Collection entries:
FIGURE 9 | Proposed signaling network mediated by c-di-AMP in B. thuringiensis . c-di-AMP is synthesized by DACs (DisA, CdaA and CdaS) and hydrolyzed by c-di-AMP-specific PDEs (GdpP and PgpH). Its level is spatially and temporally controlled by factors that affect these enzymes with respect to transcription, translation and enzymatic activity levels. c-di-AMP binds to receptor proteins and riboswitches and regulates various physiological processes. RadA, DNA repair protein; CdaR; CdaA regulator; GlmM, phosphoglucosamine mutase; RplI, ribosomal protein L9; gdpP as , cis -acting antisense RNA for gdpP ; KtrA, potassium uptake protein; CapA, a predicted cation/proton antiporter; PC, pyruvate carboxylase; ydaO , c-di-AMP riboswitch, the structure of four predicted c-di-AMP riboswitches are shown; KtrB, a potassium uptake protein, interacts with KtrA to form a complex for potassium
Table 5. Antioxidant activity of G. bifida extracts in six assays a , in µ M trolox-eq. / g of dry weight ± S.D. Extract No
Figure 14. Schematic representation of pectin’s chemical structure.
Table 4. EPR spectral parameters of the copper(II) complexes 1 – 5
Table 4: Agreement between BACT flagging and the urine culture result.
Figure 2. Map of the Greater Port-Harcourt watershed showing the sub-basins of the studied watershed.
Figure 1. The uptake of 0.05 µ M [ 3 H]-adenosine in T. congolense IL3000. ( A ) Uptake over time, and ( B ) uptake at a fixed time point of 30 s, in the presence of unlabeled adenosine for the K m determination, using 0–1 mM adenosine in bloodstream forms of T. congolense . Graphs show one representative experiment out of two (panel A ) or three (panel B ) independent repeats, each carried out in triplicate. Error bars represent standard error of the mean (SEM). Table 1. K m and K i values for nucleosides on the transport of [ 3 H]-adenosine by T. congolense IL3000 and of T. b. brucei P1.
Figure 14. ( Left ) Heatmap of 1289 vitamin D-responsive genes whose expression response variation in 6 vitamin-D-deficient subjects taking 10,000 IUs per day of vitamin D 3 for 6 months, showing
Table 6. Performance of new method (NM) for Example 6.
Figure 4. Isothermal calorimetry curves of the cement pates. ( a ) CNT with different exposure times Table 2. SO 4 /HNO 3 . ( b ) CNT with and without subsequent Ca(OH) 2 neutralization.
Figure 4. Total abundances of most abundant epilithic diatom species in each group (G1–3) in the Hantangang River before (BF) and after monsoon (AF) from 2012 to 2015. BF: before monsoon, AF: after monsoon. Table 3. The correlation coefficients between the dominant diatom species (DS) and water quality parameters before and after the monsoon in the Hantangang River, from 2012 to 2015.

Activity: However many lines the data holds, return each one exactly.

Task output:
FIGURE 9 | Proposed signaling network mediated by c-di-AMP in B. thuringiensis . c-di-AMP is synthesized by DACs (DisA, CdaA and CdaS) and hydrolyzed by c-di-AMP-specific PDEs (GdpP and PgpH). Its level is spatially and temporally controlled by factors that affect these enzymes with respect to transcription, translation and enzymatic activity levels. c-di-AMP binds to receptor proteins and riboswitches and regulates various physiological processes. RadA, DNA repair protein; CdaR; CdaA regulator; GlmM, phosphoglucosamine mutase; RplI, ribosomal protein L9; gdpP as , cis -acting antisense RNA for gdpP ; KtrA, potassium uptake protein; CapA, a predicted cation/proton antiporter; PC, pyruvate carboxylase; ydaO , c-di-AMP riboswitch, the structure of four predicted c-di-AMP riboswitches are shown; KtrB, a potassium uptake protein, interacts with KtrA to form a complex for potassium
Table 5. Antioxidant activity of G. bifida extracts in six assays a , in µ M trolox-eq. / g of dry weight ± S.D. Extract No
Figure 14. Schematic representation of pectin’s chemical structure.
Table 4. EPR spectral parameters of the copper(II) complexes 1 – 5
Table 4: Agreement between BACT flagging and the urine culture result.
Figure 2. Map of the Greater Port-Harcourt watershed showing the sub-basins of the studied watershed.
Figure 1. The uptake of 0.05 µ M [ 3 H]-adenosine in T. congolense IL3000. ( A ) Uptake over time, and ( B ) uptake at a fixed time point of 30 s, in the presence of unlabeled adenosine for the K m determination, using 0–1 mM adenosine in bloodstream forms of T. congolense . Graphs show one representative experiment out of two (panel A ) or three (panel B ) independent repeats, each carried out in triplicate. Error bars represent standard error of the mean (SEM). Table 1. K m and K i values for nucleosides on the transport of [ 3 H]-adenosine by T. congolense IL3000 and of T. b. brucei P1.
Figure 14. ( Left ) Heatmap of 1289 vitamin D-responsive genes whose expression response variation in 6 vitamin-D-deficient subjects taking 10,000 IUs per day of vitamin D 3 for 6 months, showing
Table 6. Performance of new method (NM) for Example 6.
Figure 4. Isothermal calorimetry curves of the cement pates. ( a ) CNT with different exposure times Table 2. SO 4 /HNO 3 . ( b ) CNT with and without subsequent Ca(OH) 2 neutralization.
Figure 4. Total abundances of most abundant epilithic diatom species in each group (G1–3) in the Hantangang River before (BF) and after monsoon (AF) from 2012 to 2015. BF: before monsoon, AF: after monsoon. Table 3. The correlation coefficients between the dominant diatom species (DS) and water quality parameters before and after the monsoon in the Hantangang River, from 2012 to 2015.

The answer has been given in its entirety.